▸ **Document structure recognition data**
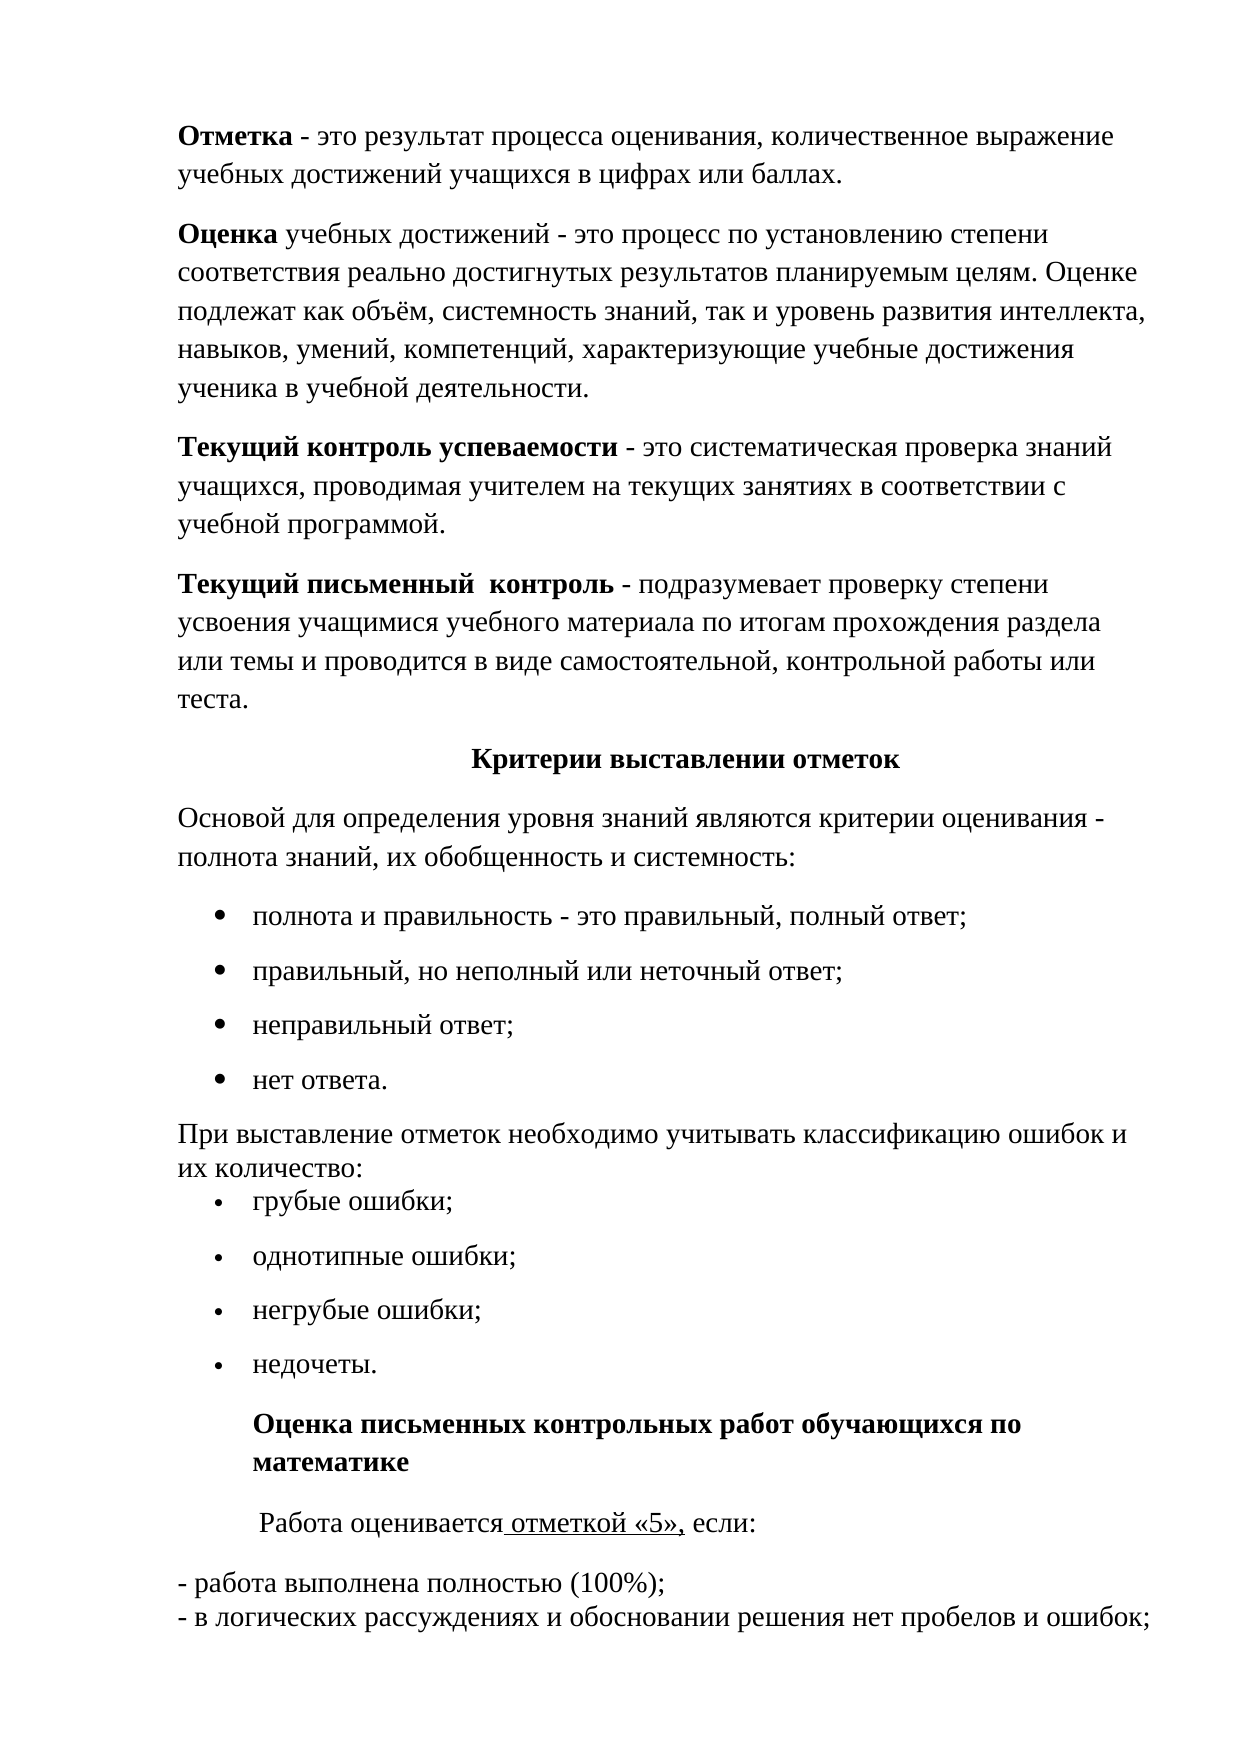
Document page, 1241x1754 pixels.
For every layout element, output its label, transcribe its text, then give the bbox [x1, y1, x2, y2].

list недочеты. [215, 1346, 1152, 1380]
text При выставление отметок необходимо учитывать классификацию ошибок и их количество: [177, 1116, 1152, 1183]
text Текущий контроль успеваемости - это систематическая проверка знаний учащихся, проводимая учителем на текущих занятиях в соответствии с учебной программой. [177, 429, 1152, 540]
list грубые ошибки; [215, 1183, 1152, 1217]
text Оценка учебных достижений - это процесс по установлению степени соответствия реально достигнутых результатов планируемым целям. Оценке подлежат как объём, системность знаний, так и уровень развития интеллекта, навыков, умений, компетенций, характеризующие учебные достижения ученика в учебной деятельности. [177, 216, 1152, 404]
list нет ответа. [215, 1062, 1152, 1095]
list неправильный ответ; [215, 1007, 1152, 1041]
text Отметка - это результат процесса оценивания, количественное выражение учебных достижений учащихся в цифрах или баллах. [177, 118, 1152, 190]
text Работа оценивается отметкой «5», если: [252, 1504, 1152, 1539]
list правильный, но неполный или неточный ответ; [215, 953, 1152, 986]
list однотипные ошибки; [215, 1238, 1152, 1271]
text Основой для определения уровня знаний являются критерии оценивания - полнота знаний, их обобщенность и системность: [177, 800, 1152, 872]
list полнота и правильность - это правильный, полный ответ; [215, 898, 1152, 932]
list негрубые ошибки; [215, 1292, 1152, 1326]
text Текущий письменный контроль - подразумевает проверку степени усвоения учащимися учебного материала по итогам прохождения раздела или темы и проводится в виде самостоятельной, контрольной работы или теста. [177, 566, 1152, 715]
text - работа выполнена полностью (100%); [177, 1566, 1152, 1599]
text Критерии выставлении отметок [252, 741, 1152, 774]
text Оценка письменных контрольных работ обучающихся по математике [252, 1406, 1152, 1478]
text - в логических рассуждениях и обосновании решения нет пробелов и ошибок; [177, 1599, 1152, 1633]
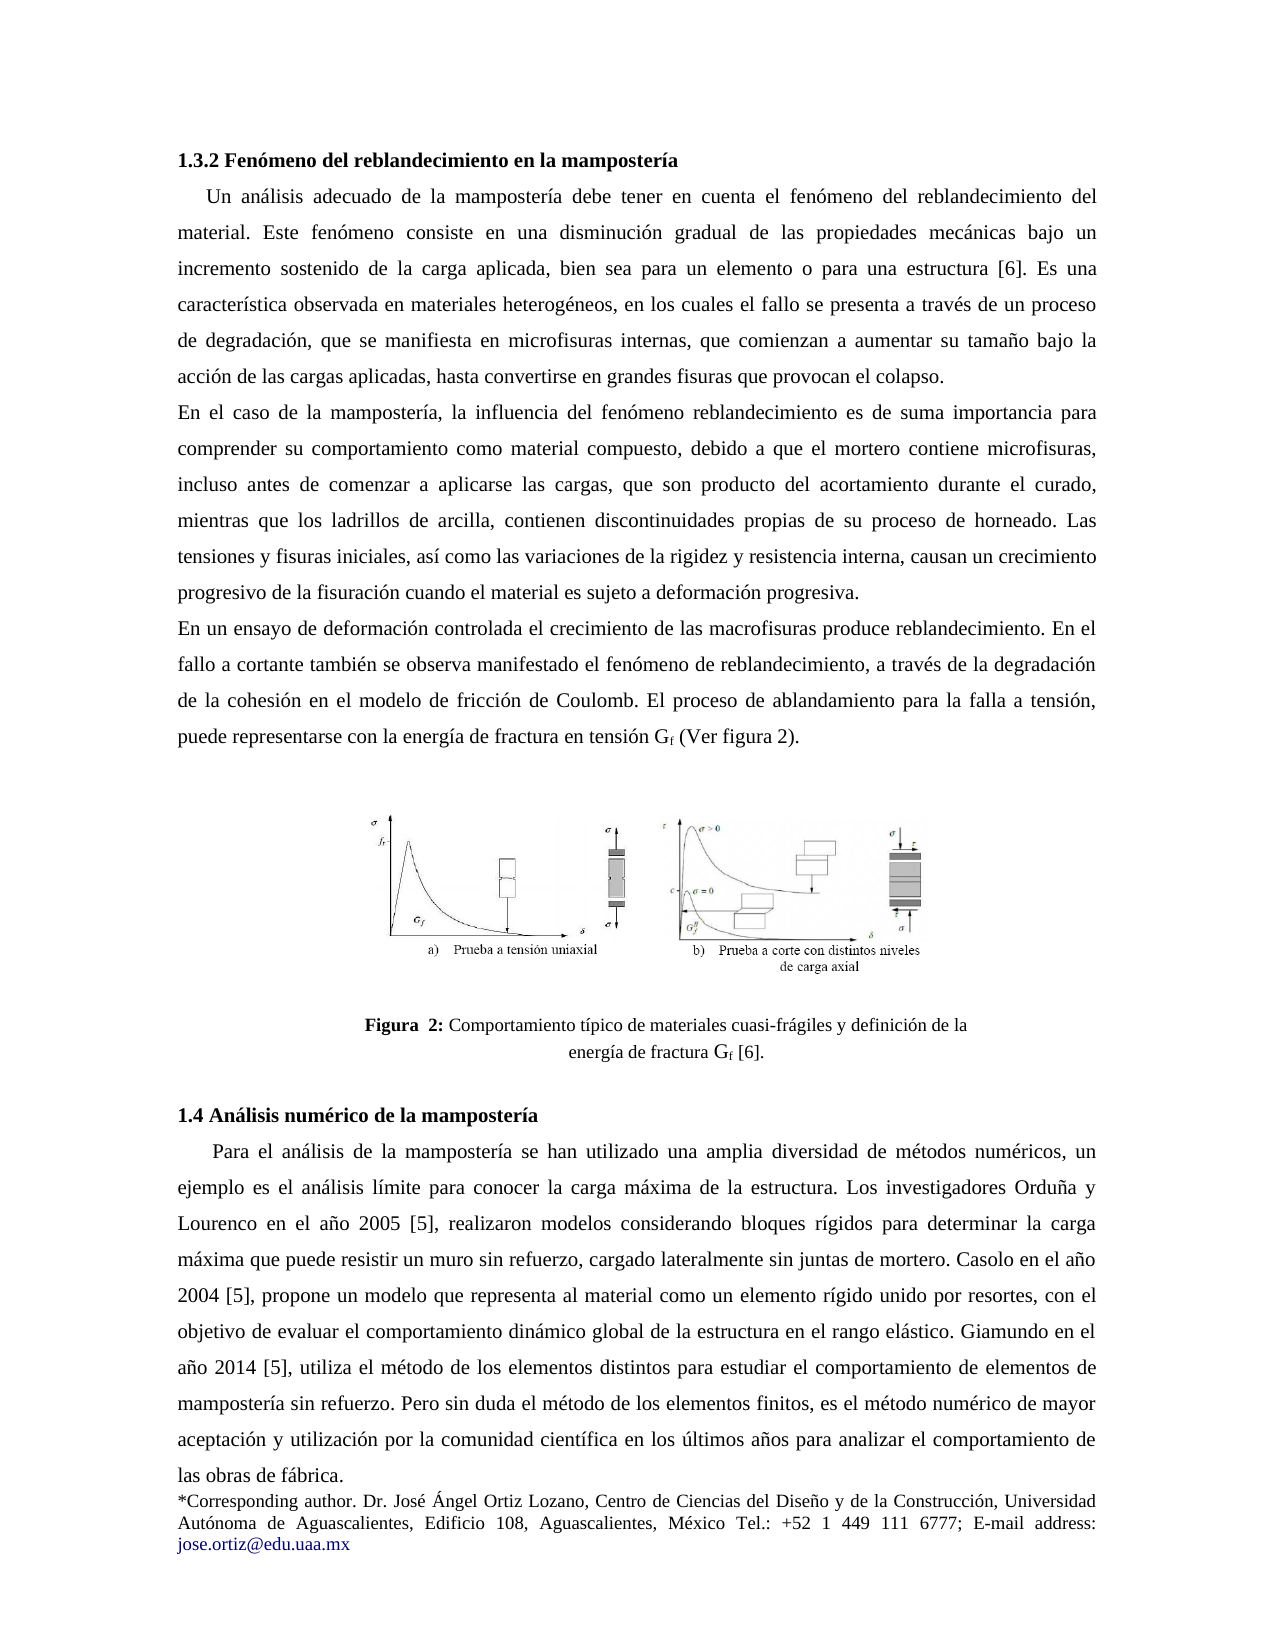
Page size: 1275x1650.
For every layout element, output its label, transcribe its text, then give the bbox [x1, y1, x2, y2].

text 1.4 Análisis numérico de la mampostería [177, 1103, 1098, 1127]
text Un análisis adecuado de la mampostería debe tener en cuenta el fenómeno del reblandecimiento del material. Este fenómeno consiste en una disminución gradual de las propiedades mecánicas bajo un incremento sostenido de la carga aplicada, bien sea para un elemento o para una estructura [6]. Es una característica observada en materiales heterogéneos, en los cuales el fallo se presenta a través de un proceso de degradación, que se manifiesta en microfisuras internas, que comienzan a aumentar su tamaño bajo la acción de las cargas aplicadas, hasta convertirse en grandes fisuras que provocan el colapso. [177, 184, 1098, 388]
text Para el análisis de la mampostería se han utilizado una amplia diversidad de métodos numéricos, un ejemplo es el análisis límite para conocer la carga máxima de la estructura. Los investigadores Orduña y Lourenco en el año 2005 [5], realizaron modelos considerando bloques rígidos para determinar la carga máxima que puede resistir un muro sin refuerzo, cargado lateralmente sin juntas de mortero. Casolo en el año 2004 [5], propone un modelo que representa al material como un elemento rígido unido por resortes, con el objetivo de evaluar el comportamiento dinámico global de la estructura en el rango elástico. Giamundo en el año 2014 [5], utiliza el método de los elementos distintos para estudiar el comportamiento de elementos de mampostería sin refuerzo. Pero sin duda el método de los elementos finitos, es el método numérico de mayor aceptación y utilización por la comunidad científica en los últimos años para analizar el comportamiento de las obras de fábrica. [177, 1139, 1098, 1487]
subtitle 1.3.2 Fenómeno del reblandecimiento en la mampostería [177, 148, 1098, 172]
picture [367, 784, 937, 974]
text En un ensayo de deformación controlada el crecimiento de las macrofisuras produce reblandecimiento. En el fallo a cortante también se observa manifestado el fenómeno de reblandecimiento, a través de la degradación de la cohesión en el modelo de fricción de Coulomb. El proceso de ablandamiento para la falla a tensión, puede representarse con la energía de fractura en tensión Gf (Ver figura 2). [177, 616, 1098, 748]
text En el caso de la mampostería, la influencia del fenómeno reblandecimiento es de suma importancia para comprender su comportamiento como material compuesto, debido a que el mortero contiene microfisuras, incluso antes de comenzar a aplicarse las cargas, que son producto del acortamiento durante el curado, mientras que los ladrillos de arcilla, contienen discontinuidades propias de su proceso de horneado. Las tensiones y fisuras iniciales, así como las variaciones de la rigidez y resistencia interna, causan un crecimiento progresivo de la fisuración cuando el material es sujeto a deformación progresiva. [177, 400, 1098, 604]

▸ **WHAT TO PRODUCE**
Type the entries above out again exactly, with no pictures.

▸ **RESPONSE BOX**
Document page, 1241x1754 pixels.
For every layout element, output its label, transcribe its text, then give the bbox [x1, y1, x2, y2].

list недочеты. [215, 1346, 1152, 1380]
text При выставление отметок необходимо учитывать классификацию ошибок и их количество: [177, 1116, 1152, 1183]
text Текущий контроль успеваемости - это систематическая проверка знаний учащихся, проводимая учителем на текущих занятиях в соответствии с учебной программой. [177, 429, 1152, 540]
list грубые ошибки; [215, 1183, 1152, 1217]
text Оценка учебных достижений - это процесс по установлению степени соответствия реально достигнутых результатов планируемым целям. Оценке подлежат как объём, системность знаний, так и уровень развития интеллекта, навыков, умений, компетенций, характеризующие учебные достижения ученика в учебной деятельности. [177, 216, 1152, 404]
list нет ответа. [215, 1062, 1152, 1095]
list неправильный ответ; [215, 1007, 1152, 1041]
text Отметка - это результат процесса оценивания, количественное выражение учебных достижений учащихся в цифрах или баллах. [177, 118, 1152, 190]
text Работа оценивается отметкой «5», если: [252, 1504, 1152, 1539]
list правильный, но неполный или неточный ответ; [215, 953, 1152, 986]
list однотипные ошибки; [215, 1238, 1152, 1271]
text Основой для определения уровня знаний являются критерии оценивания - полнота знаний, их обобщенность и системность: [177, 800, 1152, 872]
list полнота и правильность - это правильный, полный ответ; [215, 898, 1152, 932]
list негрубые ошибки; [215, 1292, 1152, 1326]
text Текущий письменный контроль - подразумевает проверку степени усвоения учащимися учебного материала по итогам прохождения раздела или темы и проводится в виде самостоятельной, контрольной работы или теста. [177, 566, 1152, 715]
text - работа выполнена полностью (100%); [177, 1566, 1152, 1599]
text Критерии выставлении отметок [252, 741, 1152, 774]
text Оценка письменных контрольных работ обучающихся по математике [252, 1406, 1152, 1478]
text - в логических рассуждениях и обосновании решения нет пробелов и ошибок; [177, 1599, 1152, 1633]
Page size: 1275x1650.
For every layout element, output its label, transcribe its text, then give the bbox [x1, y1, x2, y2].

text 1.4 Análisis numérico de la mampostería [177, 1103, 1098, 1127]
text Un análisis adecuado de la mampostería debe tener en cuenta el fenómeno del reblandecimiento del material. Este fenómeno consiste en una disminución gradual de las propiedades mecánicas bajo un incremento sostenido de la carga aplicada, bien sea para un elemento o para una estructura [6]. Es una característica observada en materiales heterogéneos, en los cuales el fallo se presenta a través de un proceso de degradación, que se manifiesta en microfisuras internas, que comienzan a aumentar su tamaño bajo la acción de las cargas aplicadas, hasta convertirse en grandes fisuras que provocan el colapso. [177, 184, 1098, 388]
text Para el análisis de la mampostería se han utilizado una amplia diversidad de métodos numéricos, un ejemplo es el análisis límite para conocer la carga máxima de la estructura. Los investigadores Orduña y Lourenco en el año 2005 [5], realizaron modelos considerando bloques rígidos para determinar la carga máxima que puede resistir un muro sin refuerzo, cargado lateralmente sin juntas de mortero. Casolo en el año 2004 [5], propone un modelo que representa al material como un elemento rígido unido por resortes, con el objetivo de evaluar el comportamiento dinámico global de la estructura en el rango elástico. Giamundo en el año 2014 [5], utiliza el método de los elementos distintos para estudiar el comportamiento de elementos de mampostería sin refuerzo. Pero sin duda el método de los elementos finitos, es el método numérico de mayor aceptación y utilización por la comunidad científica en los últimos años para analizar el comportamiento de las obras de fábrica. [177, 1139, 1098, 1487]
subtitle 1.3.2 Fenómeno del reblandecimiento en la mampostería [177, 148, 1098, 172]
picture [367, 784, 937, 974]
text En un ensayo de deformación controlada el crecimiento de las macrofisuras produce reblandecimiento. En el fallo a cortante también se observa manifestado el fenómeno de reblandecimiento, a través de la degradación de la cohesión en el modelo de fricción de Coulomb. El proceso de ablandamiento para la falla a tensión, puede representarse con la energía de fractura en tensión Gf (Ver figura 2). [177, 616, 1098, 748]
text En el caso de la mampostería, la influencia del fenómeno reblandecimiento es de suma importancia para comprender su comportamiento como material compuesto, debido a que el mortero contiene microfisuras, incluso antes de comenzar a aplicarse las cargas, que son producto del acortamiento durante el curado, mientras que los ladrillos de arcilla, contienen discontinuidades propias de su proceso de horneado. Las tensiones y fisuras iniciales, así como las variaciones de la rigidez y resistencia interna, causan un crecimiento progresivo de la fisuración cuando el material es sujeto a deformación progresiva. [177, 400, 1098, 604]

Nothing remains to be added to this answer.